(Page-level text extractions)
-*-*-

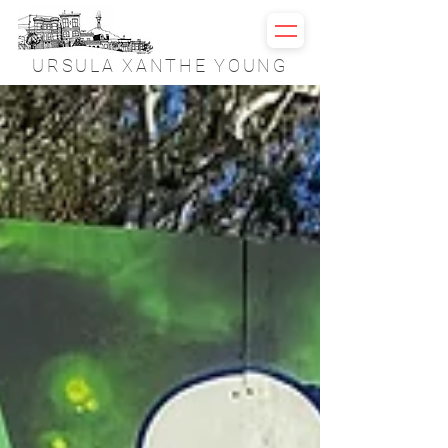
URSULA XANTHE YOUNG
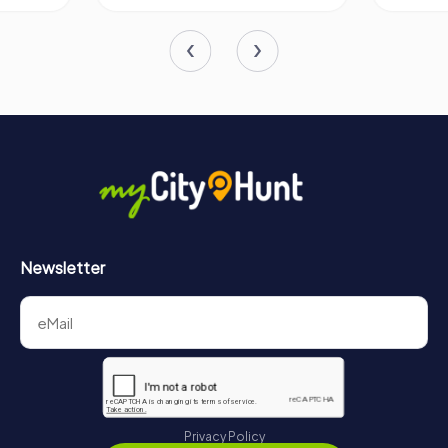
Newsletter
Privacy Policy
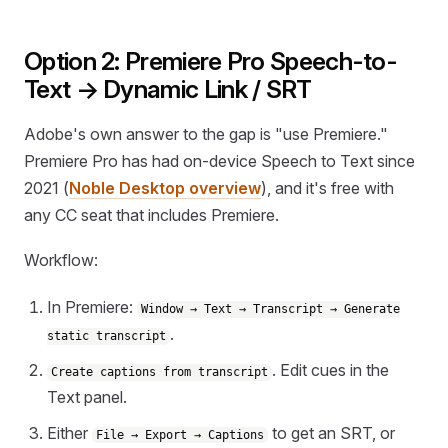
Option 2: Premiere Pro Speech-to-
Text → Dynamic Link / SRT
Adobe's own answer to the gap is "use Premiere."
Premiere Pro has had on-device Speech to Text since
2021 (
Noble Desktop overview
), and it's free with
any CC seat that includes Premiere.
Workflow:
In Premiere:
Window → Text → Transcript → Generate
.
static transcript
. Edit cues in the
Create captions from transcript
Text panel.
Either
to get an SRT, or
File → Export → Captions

-*-*-

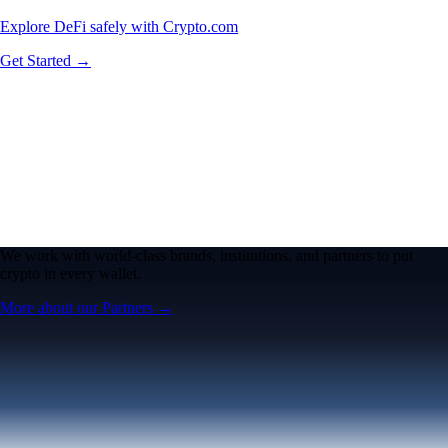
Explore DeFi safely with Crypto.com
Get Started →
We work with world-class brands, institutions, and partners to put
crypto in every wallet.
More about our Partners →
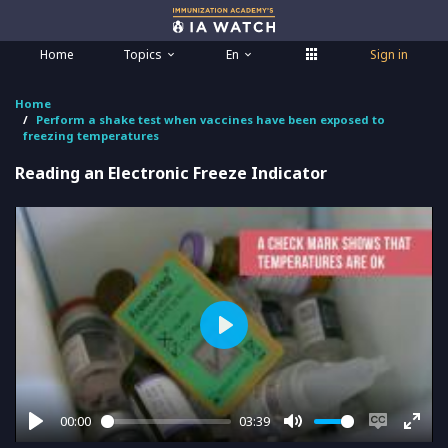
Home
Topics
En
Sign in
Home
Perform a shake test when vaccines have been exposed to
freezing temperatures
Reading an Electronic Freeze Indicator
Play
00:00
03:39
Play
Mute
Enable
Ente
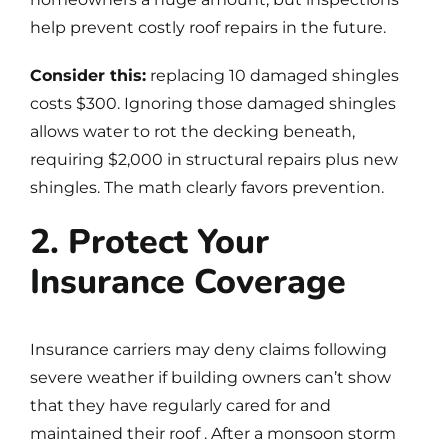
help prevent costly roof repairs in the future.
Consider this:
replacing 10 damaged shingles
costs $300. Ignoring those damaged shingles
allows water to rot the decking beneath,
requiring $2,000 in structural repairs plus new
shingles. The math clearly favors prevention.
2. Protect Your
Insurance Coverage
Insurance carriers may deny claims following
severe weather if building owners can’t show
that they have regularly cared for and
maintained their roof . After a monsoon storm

-*-*-

Work item: For this exercise, reproduce exactly the lines of the records above from the one with "URSULA XANTHE YOUNG" up to and including the one with "File → Export → Captions", without pictures.

Worked solution:
URSULA XANTHE YOUNG
Newsletter
Privacy Policy
Option 2: Premiere Pro Speech-to-
Text → Dynamic Link / SRT
Adobe's own answer to the gap is "use Premiere."
Premiere Pro has had on-device Speech to Text since
2021 (
Noble Desktop overview
), and it's free with
any CC seat that includes Premiere.
Workflow:
In Premiere:
Window → Text → Transcript → Generate
.
static transcript
. Edit cues in the
Create captions from transcript
Text panel.
Either
to get an SRT, or
File → Export → Captions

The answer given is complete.